SOURCE MATERIAL:
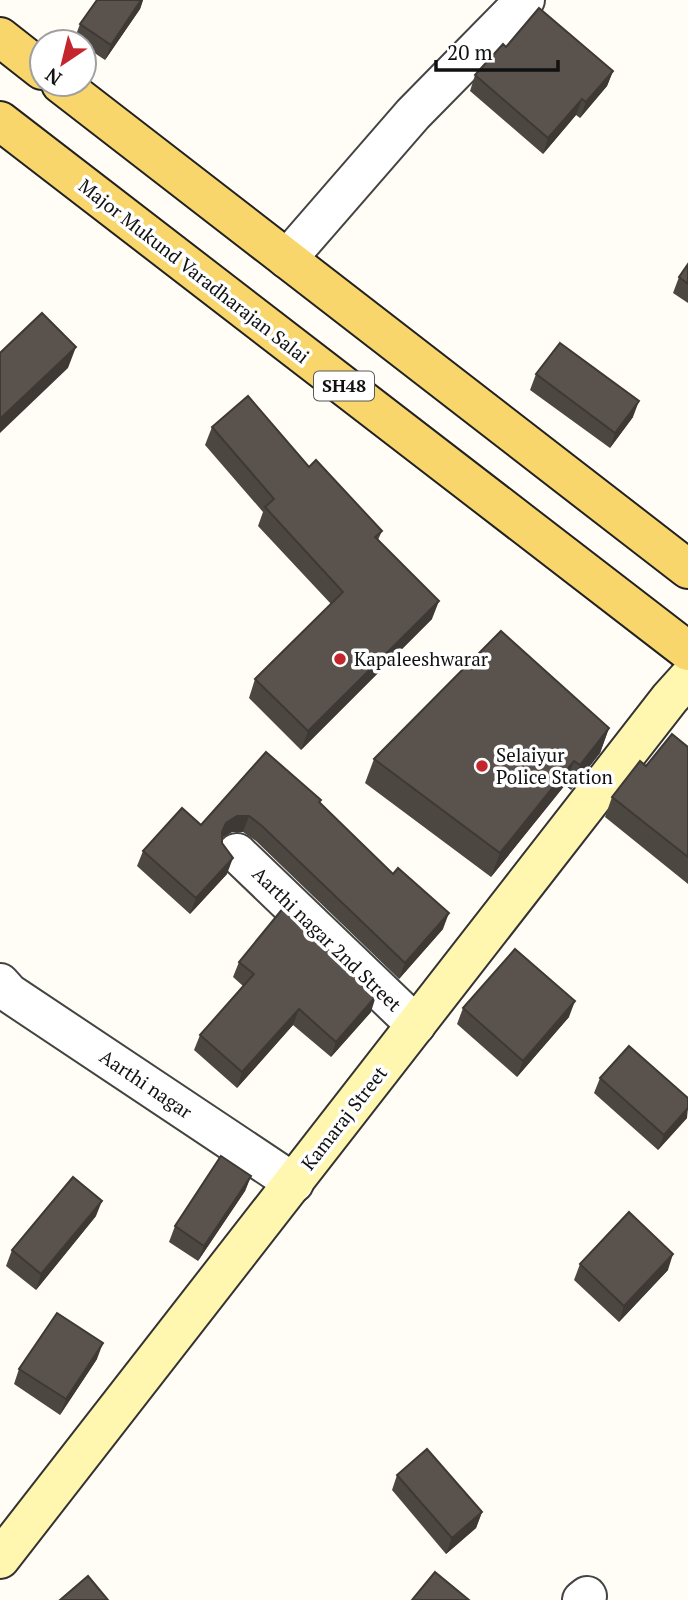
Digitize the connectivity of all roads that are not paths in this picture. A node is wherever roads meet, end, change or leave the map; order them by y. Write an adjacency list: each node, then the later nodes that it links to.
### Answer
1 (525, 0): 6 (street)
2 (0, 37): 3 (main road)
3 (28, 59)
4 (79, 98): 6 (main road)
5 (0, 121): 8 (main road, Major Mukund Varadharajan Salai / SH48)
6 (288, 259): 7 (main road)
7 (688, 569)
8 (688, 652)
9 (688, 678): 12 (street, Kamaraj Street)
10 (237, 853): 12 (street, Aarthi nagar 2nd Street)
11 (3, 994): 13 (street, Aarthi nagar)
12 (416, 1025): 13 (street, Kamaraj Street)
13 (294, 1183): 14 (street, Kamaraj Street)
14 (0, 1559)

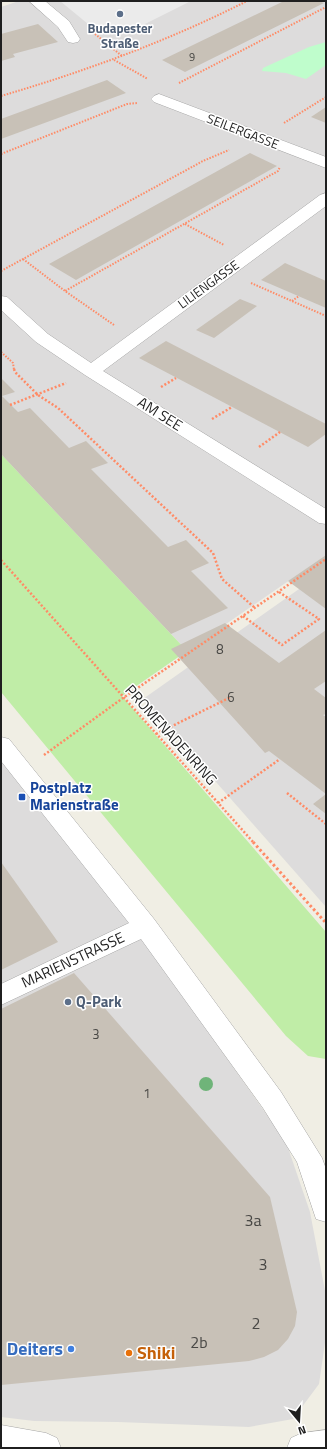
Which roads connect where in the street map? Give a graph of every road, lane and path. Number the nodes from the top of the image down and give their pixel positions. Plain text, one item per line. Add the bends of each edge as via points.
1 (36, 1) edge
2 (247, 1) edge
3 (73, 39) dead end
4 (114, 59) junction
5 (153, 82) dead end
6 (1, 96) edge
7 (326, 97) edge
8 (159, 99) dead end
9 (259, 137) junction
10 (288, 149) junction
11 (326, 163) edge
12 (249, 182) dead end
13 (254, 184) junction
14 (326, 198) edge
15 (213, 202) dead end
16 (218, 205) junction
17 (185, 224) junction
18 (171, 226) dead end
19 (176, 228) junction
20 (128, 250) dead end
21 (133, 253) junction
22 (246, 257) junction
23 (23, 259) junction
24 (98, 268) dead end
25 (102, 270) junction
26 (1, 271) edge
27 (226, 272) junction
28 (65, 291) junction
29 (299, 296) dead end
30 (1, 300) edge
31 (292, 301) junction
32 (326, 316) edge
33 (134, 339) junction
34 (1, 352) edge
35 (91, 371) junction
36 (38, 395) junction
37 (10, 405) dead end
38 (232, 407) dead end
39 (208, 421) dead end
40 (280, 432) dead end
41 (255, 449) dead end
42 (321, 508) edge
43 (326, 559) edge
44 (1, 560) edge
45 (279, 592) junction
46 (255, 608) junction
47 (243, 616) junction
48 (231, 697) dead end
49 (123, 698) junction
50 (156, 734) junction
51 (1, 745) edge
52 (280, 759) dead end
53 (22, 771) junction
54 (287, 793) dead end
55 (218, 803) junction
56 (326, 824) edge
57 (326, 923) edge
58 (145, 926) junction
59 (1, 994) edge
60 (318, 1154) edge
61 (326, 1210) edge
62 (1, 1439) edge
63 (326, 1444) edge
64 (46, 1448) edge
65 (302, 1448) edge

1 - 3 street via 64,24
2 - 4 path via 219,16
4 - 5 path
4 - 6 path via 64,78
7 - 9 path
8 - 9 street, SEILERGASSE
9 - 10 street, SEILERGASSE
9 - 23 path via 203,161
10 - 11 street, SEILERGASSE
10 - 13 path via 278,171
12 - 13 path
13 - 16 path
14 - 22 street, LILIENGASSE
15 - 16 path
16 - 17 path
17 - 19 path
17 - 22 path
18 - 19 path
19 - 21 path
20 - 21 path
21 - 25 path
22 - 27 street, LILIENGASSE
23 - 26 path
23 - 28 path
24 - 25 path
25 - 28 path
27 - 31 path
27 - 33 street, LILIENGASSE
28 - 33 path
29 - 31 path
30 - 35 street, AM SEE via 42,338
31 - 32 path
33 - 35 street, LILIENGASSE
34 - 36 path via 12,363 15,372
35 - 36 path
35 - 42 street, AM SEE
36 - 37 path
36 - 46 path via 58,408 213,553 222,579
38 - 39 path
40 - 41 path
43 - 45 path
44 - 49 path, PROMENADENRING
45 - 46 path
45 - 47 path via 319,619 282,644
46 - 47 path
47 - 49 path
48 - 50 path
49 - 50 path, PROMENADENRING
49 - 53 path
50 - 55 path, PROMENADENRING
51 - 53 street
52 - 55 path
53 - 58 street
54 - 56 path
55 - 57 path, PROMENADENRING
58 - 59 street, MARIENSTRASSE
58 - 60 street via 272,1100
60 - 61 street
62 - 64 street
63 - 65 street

---

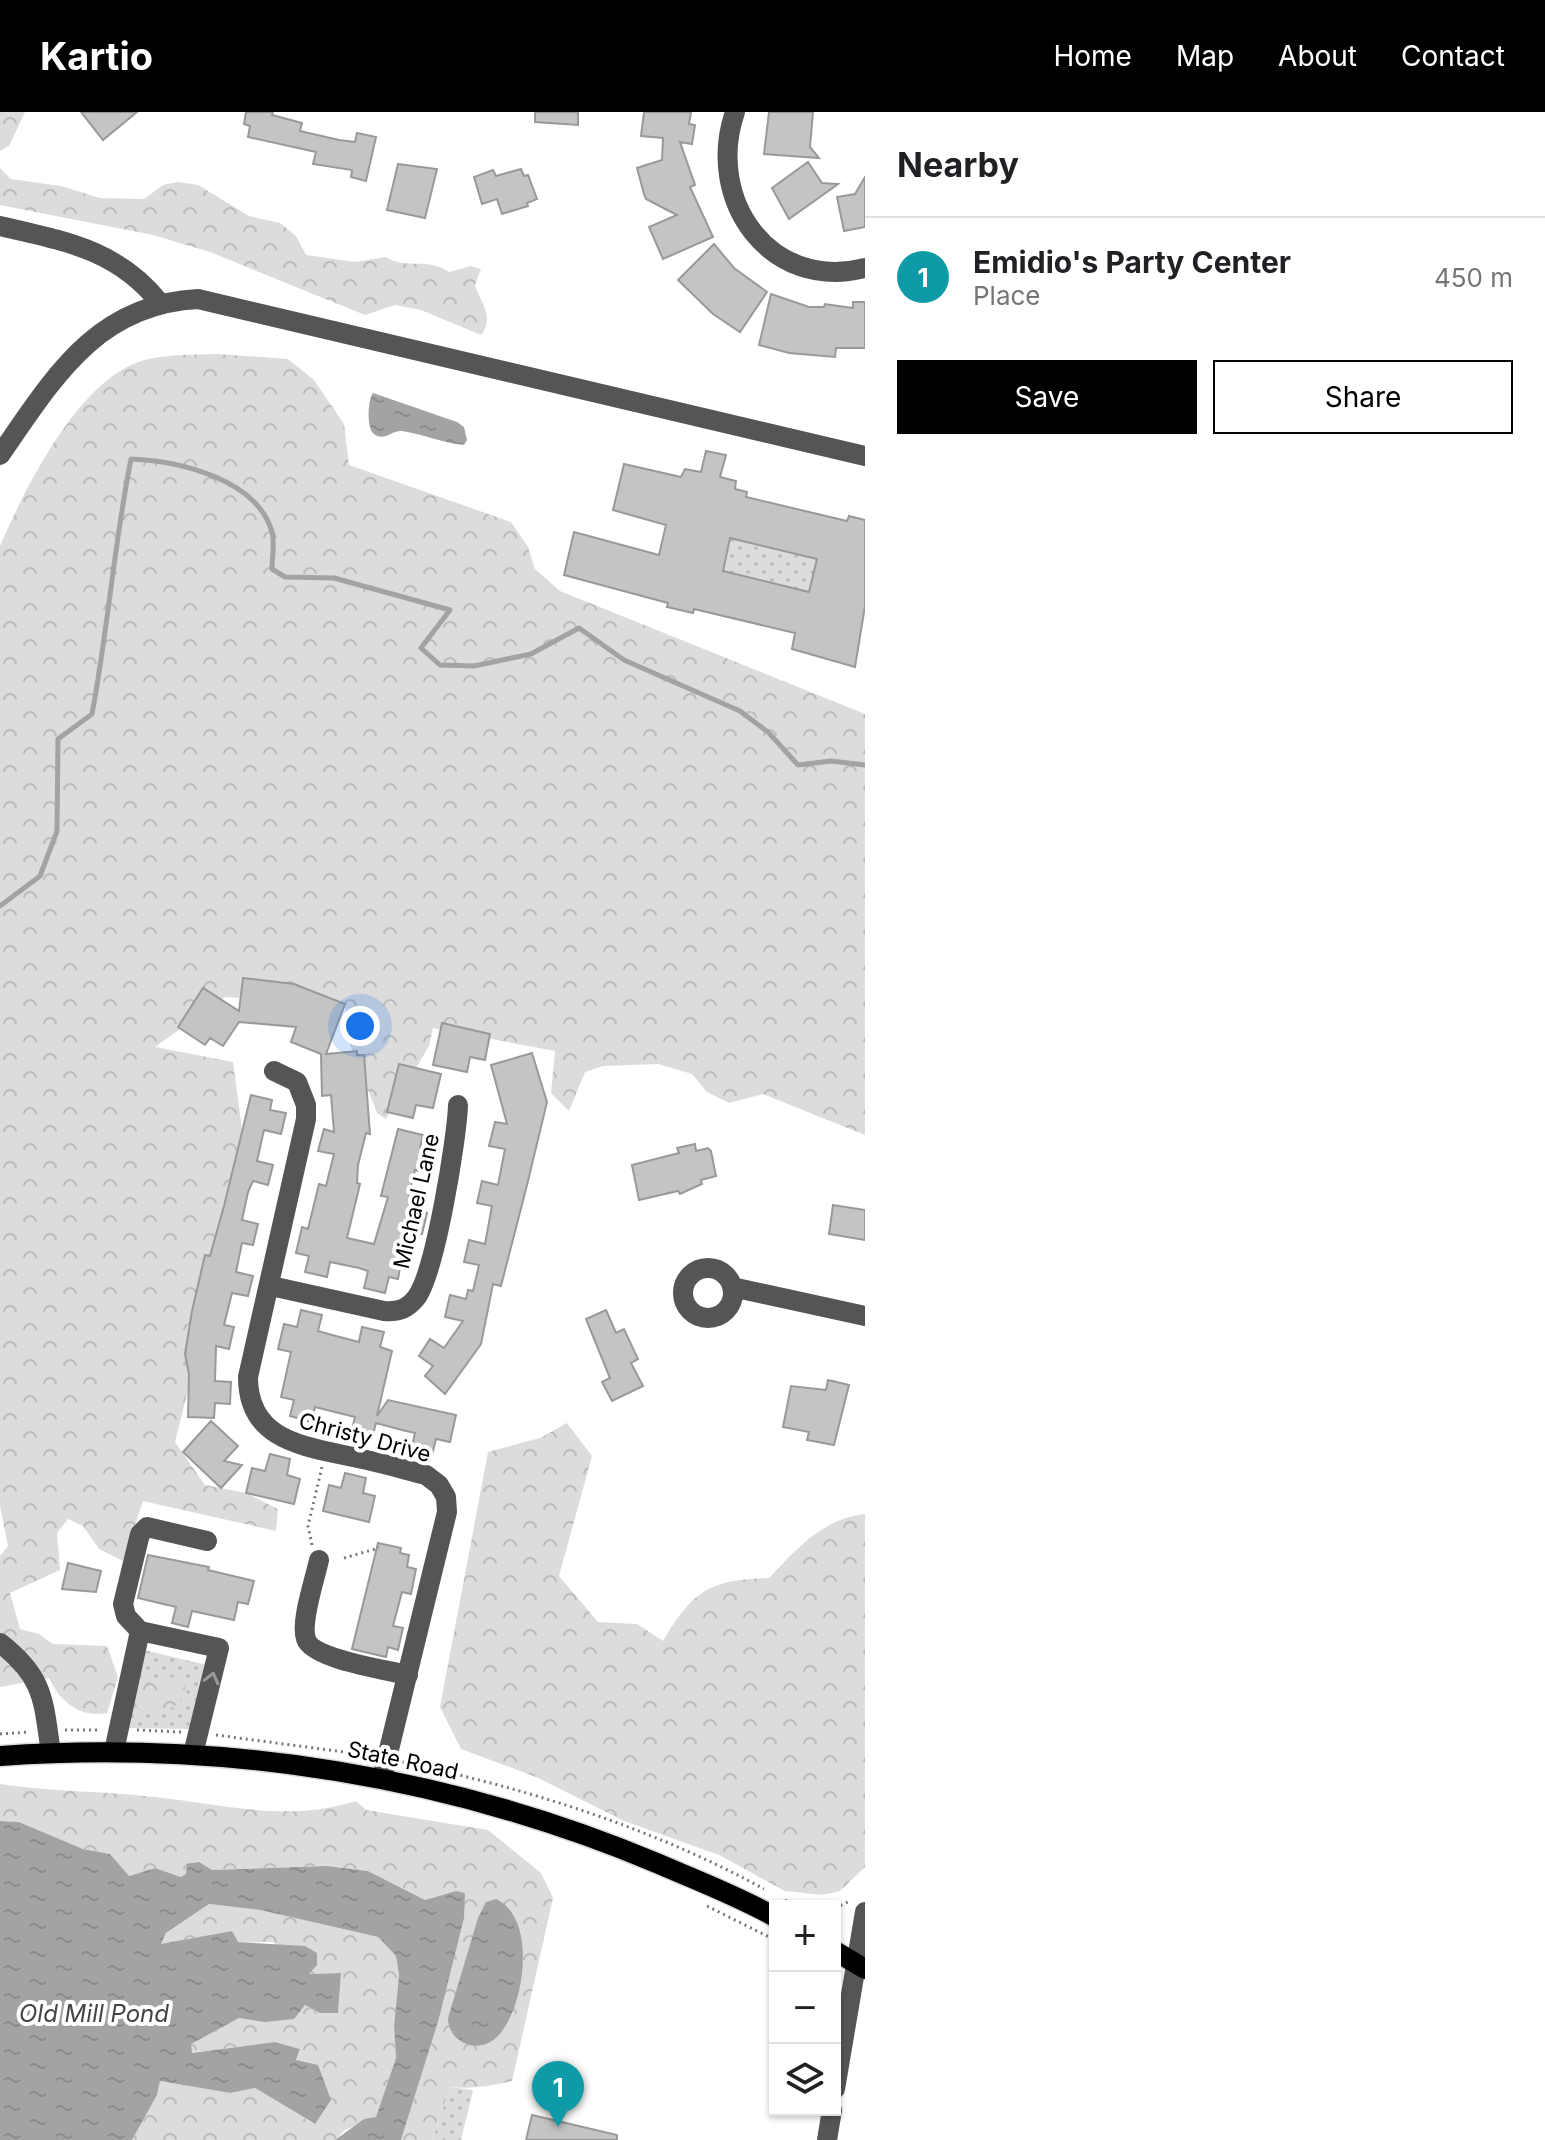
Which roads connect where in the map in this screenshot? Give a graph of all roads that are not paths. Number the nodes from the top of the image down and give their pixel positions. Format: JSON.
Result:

TASK OBJECTIVE:
In the records above, find every line containing the word "paths" and show it.

EXERCISE ANSWER:
Digitize the connectivity of all roads that are not paths in this picture. A node is wherever roads meet, end, change or leave the map; order them by y. Write an adjacency list: each node, then the later nodes that it links to.
Which roads connect where in the map in this screenshot? Give a graph of all roads that are not paths. Number the nodes from the top of the image down and give their pixel positions. Format: JSON.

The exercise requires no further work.